Pope Simplicius (died 2 or 10 March 483) was the bishop of Rome from 468 to his death. He combated the Eutychian heresy, ended the practice of consecrating bishops only in December, and sought to offset the effects of Germanic invasions.

Election

Simplicius was born in Tivoli, Italy, the son of a citizen named Castinus. After a vacancy of 10 days following the death of Pope Hilarius, Simplicius was consecrated on 25 February 468.

Pontificate
Simplicius defended the decisions of the Council of Chalcedon against the Eutychian heresy. When the Eutychians rose up in Antioch and installed Petrus Mongus, Simplicius made repeated complaints for action to Basiliscus and Leo I, emperors of the Eastern Roman Empire, for the restoration of the Catholic bishop; he did the same when Petrus Fullo usurped the seat of the patriarch of Alexandria. He rehabilitated Patriarch Timotheos Solofaciolus. In 478, Simplicius held a synod in Rome, which pronounced anathemas against eastern heretical bishops Peter Fullo, John of Apamea, and Paul of Ephesus. Simplicius worked to maintain the authority of Rome in the West. He named Zeno, Bishop of Hispalis (Seville) as Papal Vicar in Spain.

In 482, Bishop Gregory of Modena was consecrated a bishop against his will by Archbishop Joannes I of Ravenna. This brought the archbishop a sharp rebuke from Pope Simplicius.
======
### Jobs
a) According to the text about Pope Simplicius, in what town was he born?
b) Rewrite the passage on Pope Simplicius starting at "In 482, Bishop" and ending at "from Pope Simplicius.", substituting "reprimand" for "rebuke".
c) Continue the text on Pope Simplicius from its last sentence.
======
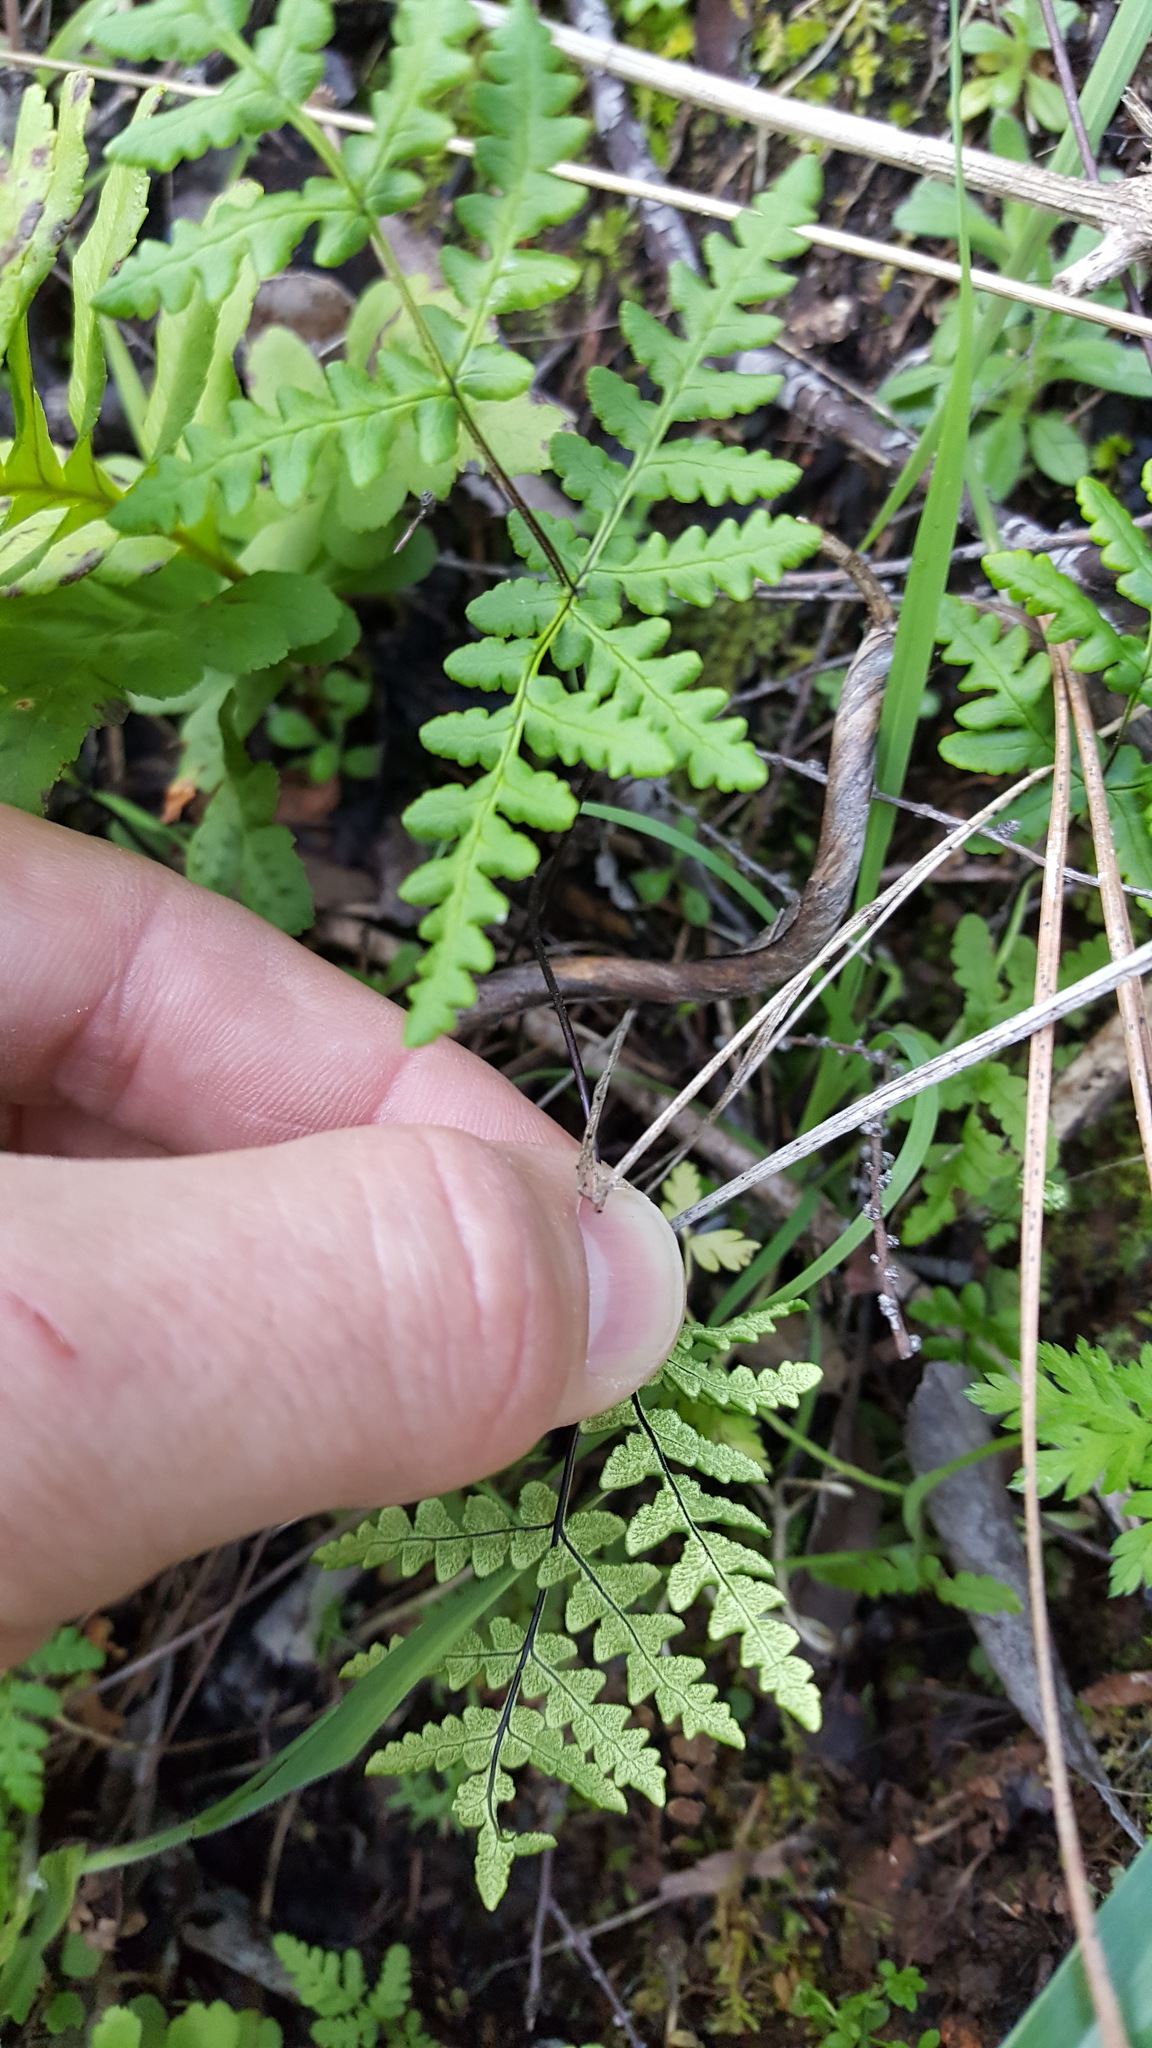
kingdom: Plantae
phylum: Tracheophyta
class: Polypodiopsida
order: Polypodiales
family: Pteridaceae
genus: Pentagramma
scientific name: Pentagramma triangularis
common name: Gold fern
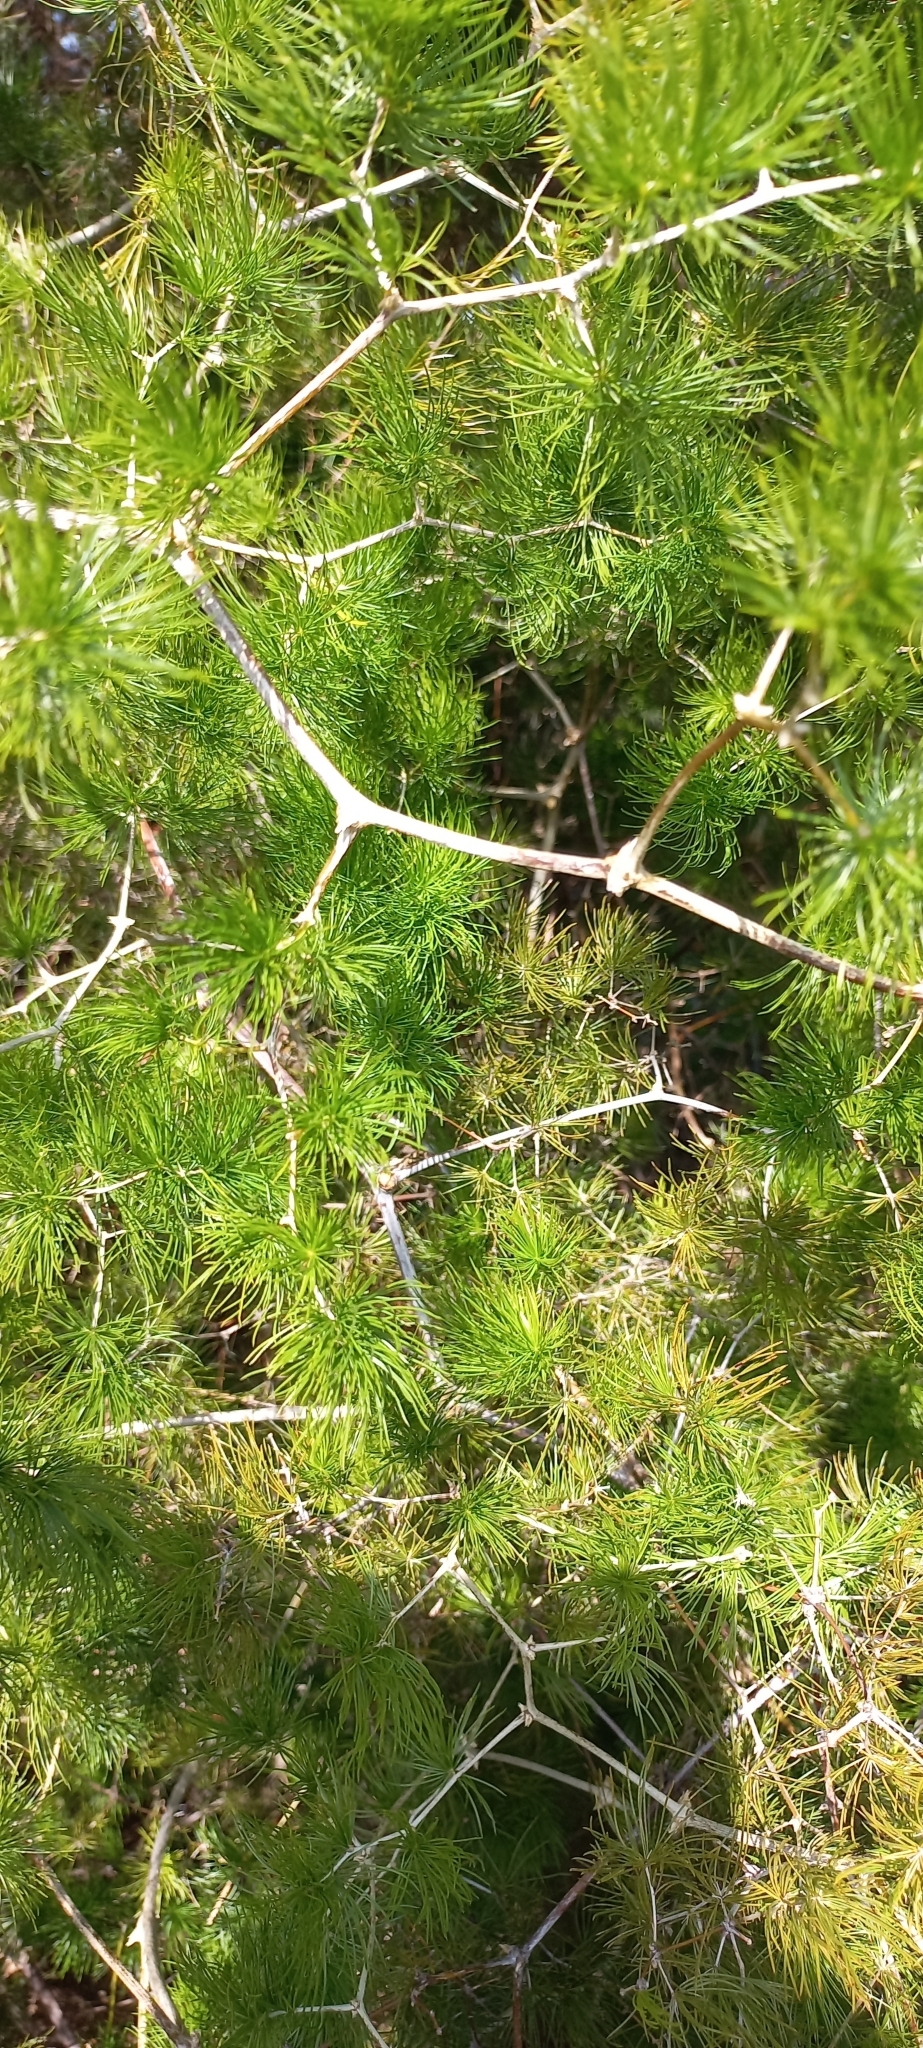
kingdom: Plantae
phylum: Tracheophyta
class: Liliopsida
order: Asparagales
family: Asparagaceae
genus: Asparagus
======
### Per-task answers
a) Tivoli, Italy

b)
In 482, Bishop Gregory of Modena was consecrated a bishop against his will by Archbishop Joannes I of Ravenna. This brought the archbishop a sharp reprimand from Pope Simplicius.

c)
According to the Carolingian liturgist Amalarius of Metz, Pope Simplicius was the first pope to carry out consecrations at any other time than in December before Christmas. He began to confer holy orders in February as well.

Simplicius is credited with the construction of a church named Santa Bibiana, in memory of the virgin and martyr St. Bibiana. He also dedicated the Church of San Stefano Rotondo on the Celian Hill, the church of S. Andrea near S. Maria Maggiore, and a church dedicated to Saint Lawrence in the Campo Verano. He labored to help the people of Italy against the marauding raids of barbarian invaders. He saw the Heruliian mercenaries revolt, depose Romulus Augustulus, the last emperor of the Western Roman Empire, and proclaim Odoacer king of Italy in 476. Odoacer made few changes in the administration in Rome, leaving the city firmly in the hands of its bishop, Simplicius.

Death and aftermath
He was buried in the Basilica of St. Peter on 2 March 483. Rome was without a pope for six days. Since 1971, St. Simplicius's feast day is celebrated on 10 March.

See also

List of Catholic saints
List of popes

References

Sources

Opera Omnia, edited by J.-P. Migne, Patrologia Latina, with analytical indexes. This link also holds the "Vita Operaque" section of the Liber Pontificalis.
Pennacchio, Maria Cristina (2000). "Simplicio, santo". Enciclopedia dei Papi (2000).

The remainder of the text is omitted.